Cela revient-il à prévoir des investissements toujours plus importants ?

Nos clients les plus avancés ont constaté des budgets légèrement en baisse tout en proposant des services à valeur ajoutée pour l’entreprise et les collaborateurs. Cette baisse de coût est notamment obtenue grâce à la simplification des outils et des opérations. En utilisant une gestion moderne, ils ont supprimé une multitude d’outils et de processus qui avaient été accumulés depuis des années. Par ailleurs, ils ont constaté une baisse significative des incidents et des demandes par le biais du « self-service ».

Concernant les bénéfices, ils ont tous constaté une hausse de la productivité des utilisateurs et une amélioration très significative de la satisfaction des utilisateurs. Par ailleurs, leur capacité à innover a été largement accélérée.
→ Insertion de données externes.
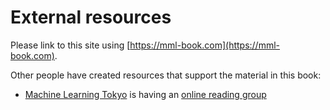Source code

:---
---

# External resources

Please link to this site using [https://mml-book.com](https://mml-book.com).

Other people have created resources that support the material in this book:

- [Machine Learning Tokyo](https://mltokyo.ai/) is having an [online reading group](https://www.meetup.com/en-AU/Machine-Learning-Tokyo/)
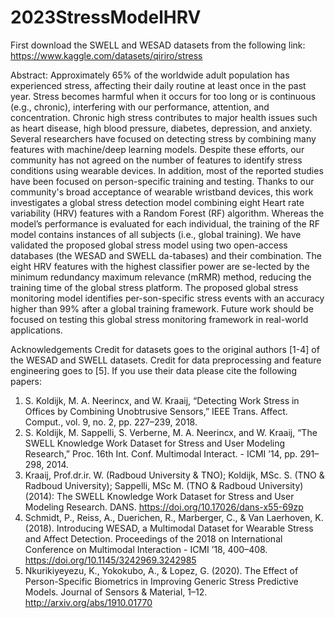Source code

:# 2023StressModelHRV

First download the SWELL and WESAD datasets from the following link:  https://www.kaggle.com/datasets/qiriro/stress

Abstract: Approximately 65% of the worldwide adult population has experienced stress, affecting their daily routine at least once in the past year. Stress becomes harmful when it occurs for too long or is continuous (e.g., chronic), interfering with our performance, attention, and concentration. Chronic high stress contributes to major health issues such as heart disease, high blood pressure, diabetes, depression, and anxiety. Several researchers have focused on detecting stress by combining many features with machine/deep learning models. Despite these efforts, our community has not agreed on the number of features to identify stress conditions using wearable devices. In addition, most of the reported studies have been focused on person-specific training and testing. Thanks to our community's broad acceptance of wearable wristband devices, this work investigates a global stress detection model combining eight Heart rate variability (HRV) features with a Random Forest (RF) algorithm. Whereas the model’s performance is evaluated for each individual, the training of the RF model contains instances of all subjects (i.e., global training). We have validated the proposed global stress model using two open-access databases (the WESAD and SWELL da-tabases) and their combination. The eight HRV features with the highest classifier power are se-lected by the minimum redundancy maximum relevance (mRMR) method, reducing the training time of the global stress platform. The proposed global stress monitoring model identifies per-son-specific stress events with an accuracy higher than 99% after a global training framework. Future work should be focused on testing this global stress monitoring framework in real-world applications.

Acknowledgements
Credit for datasets goes to the original authors [1-4] of the WESAD and SWELL datasets. Credit for data preprocessing and feature engineering goes to [5]. If you use their data please cite the following papers:

1. S. Koldijk, M. A. Neerincx, and W. Kraaij, “Detecting Work Stress in Offices by Combining Unobtrusive Sensors,” IEEE Trans. Affect. Comput., vol. 9, no. 2, pp. 227–239, 2018.
2. S. Koldijk, M. Sappelli, S. Verberne, M. A. Neerincx, and W. Kraaij, “The SWELL Knowledge Work Dataset for Stress and User Modeling Research,” Proc. 16th Int. Conf. Multimodal Interact. - ICMI ’14, pp. 291–298, 2014.
3. Kraaij, Prof.dr.ir. W. (Radboud University & TNO); Koldijk, MSc. S. (TNO & Radboud University); Sappelli, MSc M. (TNO & Radboud University) (2014): The SWELL Knowledge Work Dataset for Stress and User Modeling Research. DANS. https://doi.org/10.17026/dans-x55-69zp
4. Schmidt, P., Reiss, A., Duerichen, R., Marberger, C., & Van Laerhoven, K. (2018). Introducing WESAD, a Multimodal Dataset for Wearable Stress and Affect Detection. Proceedings of the 2018 on International Conference on Multimodal Interaction - ICMI ’18, 400–408. https://doi.org/10.1145/3242969.3242985
5. Nkurikiyeyezu, K., Yokokubo, A., & Lopez, G. (2020). The Effect of Person-Specific Biometrics in Improving Generic Stress Predictive Models. Journal of Sensors & Material, 1–12. http://arxiv.org/abs/1910.01770
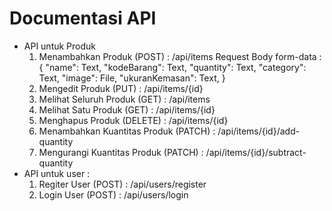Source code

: # Documentasi API
- API untuk Produk
  1. Menambahkan Produk (POST) : /api/items
        Request Body form-data :
     {
     "name": Text,
     "kodeBarang": Text,
     "quantity": Text,
     "category": Text,
     "image": File,
     "ukuranKemasan": Text,
   }
  2. Mengedit Produk (PUT) : /api/items/{id}
  3. Melihat Seluruh Produk (GET) : /api/items
  4. Melihat Satu Produk (GET) : /api/items/{id}
  5. Menghapus Produk (DELETE) : /api/items/{id}
  6. Menambahkan Kuantitas Produk (PATCH) : /api/items/{id}/add-quantity
  7. Mengurangi Kuantitas Produk (PATCH) : /api/items/{id}/subtract-quantity
- API untuk user :
  1. Regiter User (POST) : /api/users/register
  2. Login User (POST) : /api/users/login
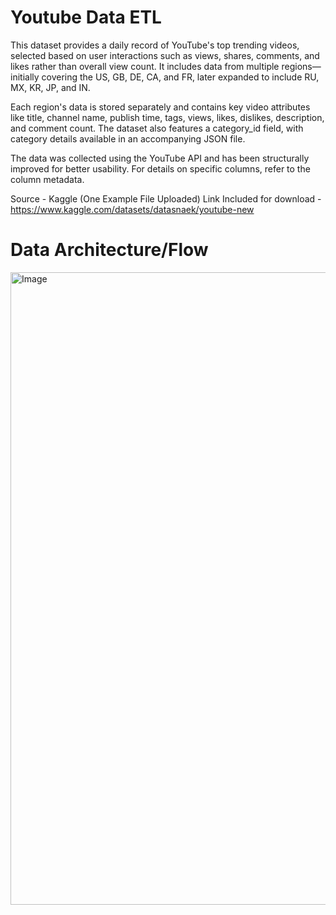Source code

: # Youtube Data ETL 

This dataset provides a daily record of YouTube's top trending videos, selected based on user interactions such as views, shares, comments, and likes rather than overall view count. It includes data from multiple regions—initially covering the US, GB, DE, CA, and FR, later expanded to include RU, MX, KR, JP, and IN.

Each region's data is stored separately and contains key video attributes like title, channel name, publish time, tags, views, likes, dislikes, description, and comment count. The dataset also features a category_id field, with category details available in an accompanying JSON file.

The data was collected using the YouTube API and has been structurally improved for better usability. For details on specific columns, refer to the column metadata.

Source - Kaggle (One Example File Uploaded)
Link Included for download - https://www.kaggle.com/datasets/datasnaek/youtube-new

# Data Architecture/Flow
<img width="1012" alt="Image" src="https://github.com/user-attachments/assets/0045bd69-60e4-47ac-84ec-6a20d576e32c" />
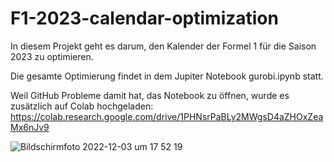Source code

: # F1-2023-calendar-optimization
In diesem Projekt geht es darum, den Kalender der Formel 1 für die Saison 2023 zu optimieren.

Die gesamte Optimierung findet in dem Jupiter Notebook gurobi.ipynb statt.

Weil GitHub Probleme damit hat, das Notebook zu öffnen, wurde es zusätzlich auf Colab hochgeladen: https://colab.research.google.com/drive/1PHNsrPaBLy2MWgsD4aZHOxZeaMx6nJv9

![Bildschirmfoto 2022-12-03 um 17 52 19](https://user-images.githubusercontent.com/34941912/205452184-4563be5d-28f7-4735-bbe1-4f28a31da8e5.png)
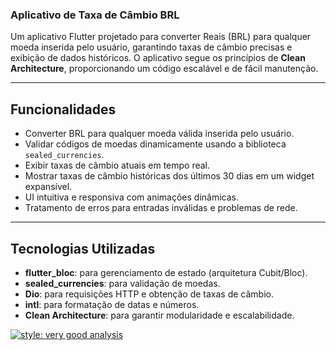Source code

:### **Aplicativo de Taxa de Câmbio BRL**

Um aplicativo Flutter projetado para converter Reais (BRL) para qualquer moeda inserida pelo usuário, garantindo taxas de câmbio precisas e exibição de dados históricos. O aplicativo segue os princípios de **Clean Architecture**, proporcionando um código escalável e de fácil manutenção.

---

## **Funcionalidades**
- Converter BRL para qualquer moeda válida inserida pelo usuário.
- Validar códigos de moedas dinamicamente usando a biblioteca `sealed_currencies`.
- Exibir taxas de câmbio atuais em tempo real.
- Mostrar taxas de câmbio históricas dos últimos 30 dias em um widget expansível.
- UI intuitiva e responsiva com animações dinâmicas.
- Tratamento de erros para entradas inválidas e problemas de rede.

---

## **Tecnologias Utilizadas**
- **flutter_bloc**: para gerenciamento de estado (arquitetura Cubit/Bloc).
- **sealed_currencies**: para validação de moedas.
- **Dio**: para requisições HTTP e obtenção de taxas de câmbio.
- **intl**: para formatação de datas e números.
- **Clean Architecture**: para garantir modularidade e escalabilidade.


[![style: very good analysis](https://img.shields.io/badge/style-very_good_analysis-B22C89.svg)](https://pub.dev/packages/very_good_analysis)
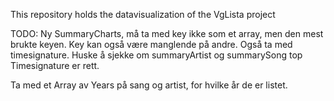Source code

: This repository holds the datavisualization of the VgLista project


TODO:
Ny SummaryCharts, må ta med key ikke som et array, men den mest brukte keyen. Key kan også være manglende på andre.
Også ta med timesignature.
Huske å sjekke om summaryArtist og summarySong top Timesignature er rett.

Ta med et Array av Years på sang og artist, for hvilke år de er listet.
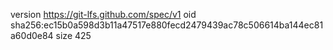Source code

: version https://git-lfs.github.com/spec/v1
oid sha256:ec15b0a598d3b11a47517e880fecd2479439ac78c506614ba144ec81a60d0e84
size 425
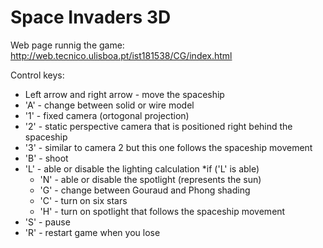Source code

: # Space Invaders 3D

Web page runnig the game: http://web.tecnico.ulisboa.pt/ist181538/CG/index.html

Control keys:

* Left arrow and right arrow - move the spaceship
* 'A' - change between solid or wire model
* '1' - fixed camera (ortogonal projection)
* '2' - static perspective camera that is positioned right behind the spaceship
* '3' - similar to camera 2 but this one follows the spaceship movement
* 'B' - shoot
* 'L' - able or disable the lighting calculation
*if ('L' is able)
   * 'N' - able or disable the spotlight (represents the sun)
   * 'G' - change between Gouraud and Phong shading
   * 'C' - turn on six stars 
   * 'H' - turn on spotlight that follows the spaceship movement
* 'S' - pause
* 'R' - restart game when you lose
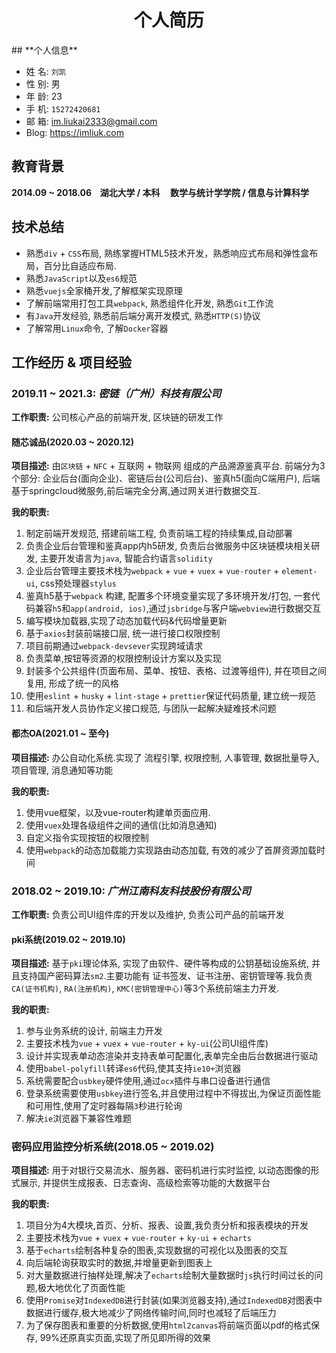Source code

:  <center><h1>个人简历</h1></center>
## **个人信息**

- 姓 名: `刘凯`
- 性 别: 男 
- 年 龄: 23
- 手 机: `15272420681`
- 邮 箱: <a href="mailto:im.liukai2333@gmail.com">im.liukai2333@gmail.com</a>
- Blog: <a href="https://imliuk.com" target="_blank">https://imliuk.com</a>

## 教育背景

**2014.09 ~ 2018.06&nbsp;&nbsp;&nbsp;&nbsp;湖北大学 / 本科&nbsp;&nbsp;&nbsp;&nbsp; 数学与统计学学院 / 信息与计算科学**

## **技术总结**

  - 熟悉`div` + `CSS`布局, 熟练掌握HTML5技术开发，熟悉响应式布局和弹性盒布局，百分比自适应布局.
  - 熟悉`JavaScript`以及`es6`规范
  - 熟悉`vuejs`全家桶开发,了解框架实现原理
  - 了解前端常用打包工具`webpack`, 熟悉组件化开发, 熟悉`Git`工作流
  - 有`Java`开发经验, 熟悉前后端分离开发模式, 熟悉`HTTP(S)`协议
  - 了解常用`Linux`命令, 了解`Docker`容器

## **工作经历  &  项目经验** 

### 2019.11 ~ 2021.3: *密链（广州）科技有限公司*

**工作职责:**  公司核心产品的前端开发, 区块链的研发工作

#### 随芯诚品(2020.03 ~ 2020.12)

**项目描述:**  由`区块链` + `NFC` + 互联网 + 物联网  组成的产品溯源鉴真平台. 前端分为3个部分: 企业后台(面向企业)、密链后台(公司后台)、鉴真h5(面向C端用户), 后端基于springcloud微服务,前后端完全分离,通过网关进行数据交互.

**我的职责:**  

1. 制定前端开发规范, 搭建前端工程, 负责前端工程的持续集成,自动部署
2. 负责企业后台管理和鉴真app内h5研发, 负责后台微服务中区块链模块相关研发, 主要开发语言为`java`, 智能合约语言`solidity`
3. 企业后台管理主要技术栈为`webpack` + `vue` + `vuex` + `vue-router` + `element-ui`, css预处理器`stylus`
4. 鉴真h5基于`webpack` 构建, 配置多个环境变量实现了多环境开发/打包, 一套代码兼容`h5`和`app(android, ios)`,通过`jsbridge`与客户端`webview`进行数据交互
6. 编写模块加载器,实现了动态加载代码&代码增量更新
6. 基于`axios`封装前端接口层, 统一进行接口权限控制
7. 项目前期通过`webpack-devsever`实现跨域请求
8. 负责菜单,按钮等资源的权限控制设计方案以及实现
9. 封装多个公共组件(页面布局、菜单、按钮、表格、过渡等组件), 并在项目之间复用, 形成了统一的风格
10. 使用`eslint` + `husky` + `lint-stage` + `prettier`保证代码质量, 建立统一规范
11. 和后端开发人员协作定义接口规范, 与团队一起解决疑难技术问题

#### 都杰OA(2021.01 ~ 至今)

**项目描述:** 办公自动化系统.实现了 流程引擎, 权限控制, 人事管理, 数据批量导入, 项目管理, 消息通知等功能

**我的职责:** 

1. 使用vue框架，以及vue-router构建单页面应用.
2. 使用`vuex`处理各级组件之间的通信(比如消息通知)
3. 自定义指令实现按钮的权限控制
4. 使用`webpack`的动态加载能力实现路由动态加载, 有效的减少了首屏资源加载时间

### 2018.02 ~ 2019.10: *广州江南科友科技股份有限公司*

**工作职责:**  负责公司UI组件库的开发以及维护, 负责公司产品的前端开发

#### pki系统(2019.02 ~ 2019.10)

**项目描述:**   基于`pki`理论体系, 实现了由软件、硬件等构成的公钥基础设施系统, 并且支持国产密码算法`sm2`.主要功能有 证书签发、证书注册、密钥管理等.我负责`CA(证书机构)`, `RA(注册机构)`, `KMC(密钥管理中心)`等3个系统前端主力开发.

**我的职责:**  

1. 参与业务系统的设计, 前端主力开发
2. 主要技术栈为`vue` + `vuex` + `vue-router` + `ky-ui`(公司UI组件库)
3. 设计并实现表单动态渲染并支持表单可配置化,表单完全由后台数据进行驱动
4. 使用`babel-polyfill`转译`es6`代码,使其支持`ie10+`浏览器
5. 系统需要配合`usbkey`硬件使用,通过`ocx`插件与串口设备进行通信
6. 登录系统需要使用`usbkey`进行签名,并且使用过程中不得拔出,为保证页面性能和可用性,使用了定时器每隔`3`秒进行轮询
7. 解决`ie`浏览器下兼容性难题

### 密码应用监控分析系统(2018.05 ~ 2019.02)

**项目描述:**  用于对银行交易流水、服务器、密码机进行实时监控, 以动态图像的形式展示, 并提供生成报表、日志查询、高级检索等功能的大数据平台

**我的职责:**  

1. 项目分为4大模块,首页、分析、报表、设置,我负责分析和报表模块的开发
2. 主要技术栈为`vue` + `vuex` + `vue-router` + `ky-ui` + `echarts`
3. 基于`echarts`绘制各种复杂的图表,实现数据的可视化以及图表的交互
4. 向后端轮询获取实时的数据,并增量更新到图表上
5. 对大量数据进行抽样处理,解决了`echarts`绘制大量数据时`js`执行时间过长的问题,极大地优化了页面性能
6. 使用`Promise`对`IndexedDB`进行封装(如果浏览器支持),通过`IndexedDB`对图表中数据进行缓存,极大地减少了网络传输时间,同时也减轻了后端压力
7. 为了保存图表和重要的分析数据,使用`html2canvas`将前端页面以pdf的格式保存, 99%还原真实页面,实现了所见即所得的效果
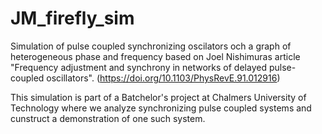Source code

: # JM_firefly_sim
Simulation of pulse coupled synchronizing oscilators och a graph of heterogeneous phase and frequency based on Joel Nishimuras article "Frequency adjustment and synchrony in networks of delayed pulse-coupled oscillators". (https://doi.org/10.1103/PhysRevE.91.012916)

This simulation is part of a Batchelor's project at Chalmers University of Technology where we analyze synchronizing pulse coupled systems and cunstruct a demonstration of one such system.
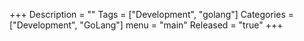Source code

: +++
Description = ""
Tags = ["Development", "golang"]
Categories = ["Development", "GoLang"]
menu = "main"
Released = "true"
+++
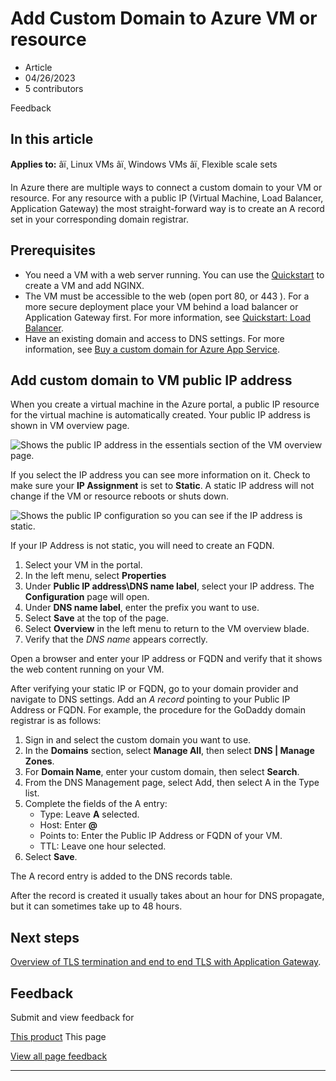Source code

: # Add Custom Domain to Azure VM or resource

* Article
* 04/26/2023
* 5 contributors

Feedback

## In this article

**Applies to:** âï¸ Linux VMs âï¸ Windows VMs âï¸ Flexible scale sets

In Azure there are multiple ways to connect a custom domain to your VM or resource. For any resource with a public IP (Virtual Machine, Load Balancer, Application Gateway) the most straight-forward way is to create an A record set in your corresponding domain registrar.

## Prerequisites

* You need a VM with a web server running. You can use the [Quickstart](linux/quick-create-cli) to create a VM and add NGINX.
* The VM must be accessible to the web (open port 80, or 443 ). For a more secure deployment place your VM behind a load balancer or Application Gateway first. For more information, see [Quickstart: Load Balancer](../load-balancer/quickstart-load-balancer-standard-public-portal?tabs=option-1-create-load-balancer-standard).
* Have an existing domain and access to DNS settings. For more information, see [Buy a custom domain for Azure App Service](../app-service/manage-custom-dns-buy-domain).

## Add custom domain to VM public IP address

When you create a virtual machine in the Azure portal, a public IP resource for the virtual machine is automatically created. Your public IP address is shown in VM overview page.

![Shows the public IP address in the essentials section of the VM overview page.](media/custom-domain/essentials.png)

If you select the IP address you can see more information on it. Check to make sure your **IP Assignment** is set to **Static**. A static IP address will not change if the VM or resource reboots or shuts down.

![Shows the public IP configuration so you can see if the IP address is static.](media/custom-domain/ip-config.png)

If your IP Address is not static, you will need to create an FQDN.

1. Select your VM in the portal.
2. In the left menu, select **Properties**
3. Under **Public IP address\DNS name label**, select your IP address. The **Configuration** page will open.
4. Under **DNS name label**, enter the prefix you want to use.
5. Select **Save** at the top of the page.
6. Select **Overview** in the left menu to return to the VM overview blade.
7. Verify that the *DNS name* appears correctly.

Open a browser and enter your IP address or FQDN and verify that it shows the web content running on your VM.

After verifying your static IP or FQDN, go to your domain provider and navigate to DNS settings. Add an *A record* pointing to your Public IP Address or FQDN. For example, the procedure for the GoDaddy domain registrar is as follows:

1. Sign in and select the custom domain you want to use.
2. In the **Domains** section, select **Manage All**, then select **DNS | Manage Zones**.
3. For **Domain Name**, enter your custom domain, then select **Search**.
4. From the DNS Management page, select Add, then select A in the Type list.
5. Complete the fields of the A entry:
	* Type: Leave **A** selected.
	* Host: Enter **@**
	* Points to: Enter the Public IP Address or FQDN of your VM.
	* TTL: Leave one hour selected.
6. Select **Save**.

The A record entry is added to the DNS records table.

After the record is created it usually takes about an hour for DNS propagate, but it can sometimes take up to 48 hours.

## Next steps

[Overview of TLS termination and end to end TLS with Application Gateway](../application-gateway/ssl-overview).

## Feedback

Submit and view feedback for

[This product](https://feedback.azure.com/d365community/forum/ec2f1827-be25-ec11-b6e6-000d3a4f0f1c)
This page

[View all page feedback](https://github.com/MicrosoftDocs/azure-docs/issues)

---
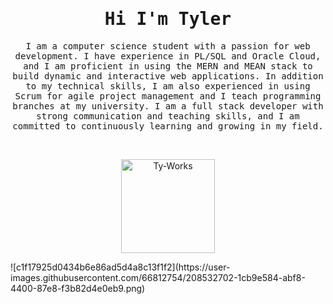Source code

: <h1 align="center">
    <samp> Hi I'm Tyler </samp>
</h1>
<p align="center">
    <samp>
        I am a computer science student with a passion for web development. I have experience in PL/SQL and Oracle Cloud, and I am proficient in using the MERN and MEAN stack to build dynamic and interactive web applications. In addition to my technical skills, I am also experienced in using Scrum for agile project management and I teach programming branches at my university. I am a full stack developer with strong communication and teaching skills, and I am committed to continuously learning and growing in my field.
    </samp>
 </p>
&nbsp;
<p align="center">
    <a href="https://vader-7.github.io/Ty-Works/" target="_blank">
        <img src="https://user-images.githubusercontent.com/66812754/208532140-e45ab82c-88e9-46a8-b150-34908b780c1b.png" alt="Ty-Works" width="150px" height="150px">
    </a>
</p>![c1f17925d0434b6e86ad5d4a8c13f1f2](https://user-images.githubusercontent.com/66812754/208532702-1cb9e584-abf8-4400-87e8-f3b82d4e0eb9.png)

<!---
Vader-7/Vader-7 is a ✨ special ✨ repository because its `README.md` (this file) appears on your GitHub profile.
You can click the Preview link to take a look at your changes.
--->
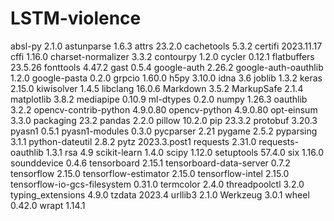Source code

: # LSTM-violence

absl-py                      2.1.0
astunparse                   1.6.3
attrs                        23.2.0
cachetools                   5.3.2
certifi                      2023.11.17
cffi                         1.16.0
charset-normalizer           3.3.2
contourpy                    1.2.0
cycler                       0.12.1
flatbuffers                  23.5.26
fonttools                    4.47.2
gast                         0.5.4
google-auth                  2.26.2
google-auth-oauthlib         1.2.0
google-pasta                 0.2.0
grpcio                       1.60.0
h5py                         3.10.0
idna                         3.6
joblib                       1.3.2
keras                        2.15.0
kiwisolver                   1.4.5
libclang                     16.0.6
Markdown                     3.5.2
MarkupSafe                   2.1.4
matplotlib                   3.8.2
mediapipe                    0.10.9
ml-dtypes                    0.2.0
numpy                        1.26.3
oauthlib                     3.2.2
opencv-contrib-python        4.9.0.80
opencv-python                4.9.0.80
opt-einsum                   3.3.0
packaging                    23.2
pandas                       2.2.0
pillow                       10.2.0
pip                          23.3.2
protobuf                     3.20.3
pyasn1                       0.5.1
pyasn1-modules               0.3.0
pycparser                    2.21
pygame                       2.5.2
pyparsing                    3.1.1
python-dateutil              2.8.2
pytz                         2023.3.post1
requests                     2.31.0
requests-oauthlib            1.3.1
rsa                          4.9
scikit-learn                 1.4.0
scipy                        1.12.0
setuptools                   57.4.0
six                          1.16.0
sounddevice                  0.4.6
tensorboard                  2.15.1
tensorboard-data-server      0.7.2
tensorflow                   2.15.0
tensorflow-estimator         2.15.0
tensorflow-intel             2.15.0
tensorflow-io-gcs-filesystem 0.31.0
termcolor                    2.4.0
threadpoolctl                3.2.0
typing_extensions            4.9.0
tzdata                       2023.4
urllib3                      2.1.0
Werkzeug                     3.0.1
wheel                        0.42.0
wrapt                        1.14.1
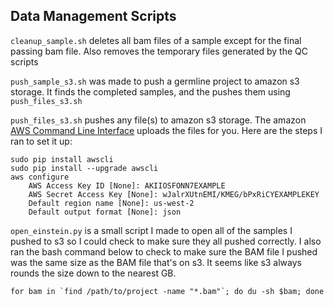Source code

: ## Data Management Scripts
`cleanup_sample.sh` deletes all bam files of a sample except for the final passing bam file. 
Also removes the temporary files generated by the QC scripts

`push_sample_s3.sh` was made to push a germline project to amazon s3 storage. 
It finds the completed samples, and the pushes them using `push_files_s3.sh`

`push_files_s3.sh` pushes any file(s) to amazon s3 storage. 
The amazon [AWS Command Line Interface](http://docs.aws.amazon.com/cli/latest/userguide/cli-chap-welcome.html)
uploads the files for you. Here are the steps I ran to set it up:

	sudo pip install awscli
	sudo pip install --upgrade awscli
	aws configure
		AWS Access Key ID [None]: AKIIOSFONN7EXAMPLE
		AWS Secret Access Key [None]: wJalrXUtnEMI/KMEG/bPxRiCYEXAMPLEKEY
		Default region name [None]: us-west-2
		Default output format [None]: json

`open_einstein.py` is a small script I made to open all of the samples I pushed to s3 so I could check to make sure
they all pushed correctly. I also ran the bash command below to check to make sure the BAM file I pushed was the same 
size as the BAM file that's on s3. It seems like s3 always rounds the size down to the nearest GB.

	for bam in `find /path/to/project -name "*.bam"`; do du -sh $bam; done


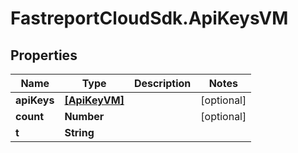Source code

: # FastreportCloudSdk.ApiKeysVM

## Properties

Name | Type | Description | Notes
------------ | ------------- | ------------- | -------------
**apiKeys** | [**[ApiKeyVM]**](ApiKeyVM.md) |  | [optional] 
**count** | **Number** |  | [optional] 
**t** | **String** |  |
Ainsi, un projet Digital Workspace, il faut étudier comment celui-ci peut soutenir la stratégie de l’entreprise à la fois sur le coût et les bénéfices.

Peut-on dire que le digital workspace va devenir une évidence dans toutes les entreprises cette année ?

En tout cas le sujet va accaparer une dimension bien plus stratégique. Une autre tendance lourde, c’est en effet l’évolution des attentes et des contraintes sur la gestion de l’équilibre vie professionnelle-personnelle. La législation va continuer à évoluer dans les années à venir sur ces sujets et les entreprises ne pourront pas l’ignorer. Elles vont devoir intégrer intimement ces notions à leurs plans de transformation stratégique. Les nouvelles organisations du travail vont peser sur les business models de demain.

Par ailleurs, le sujet du digital workspace va aussi s’imposer dans l’entreprise en termes de responsabilité sociale et environnementale ; de nombreuses entreprises parviendront à faire de ces enjeux une force. C’est d’ailleurs un facteur d’attraction des talents ; négliger ces aspects en ne les intégrant pas dans la construction de l’espace de travail de demain peut coûter cher, à plus d’un niveau. Et s’il y a quelques années, les DSI pouvaient être intimidés par ces sujets, notamment devant les partenaires sociaux, l’élan actuel et les attentes des employés sont de nature à leur faciliter aujourd’hui le travail.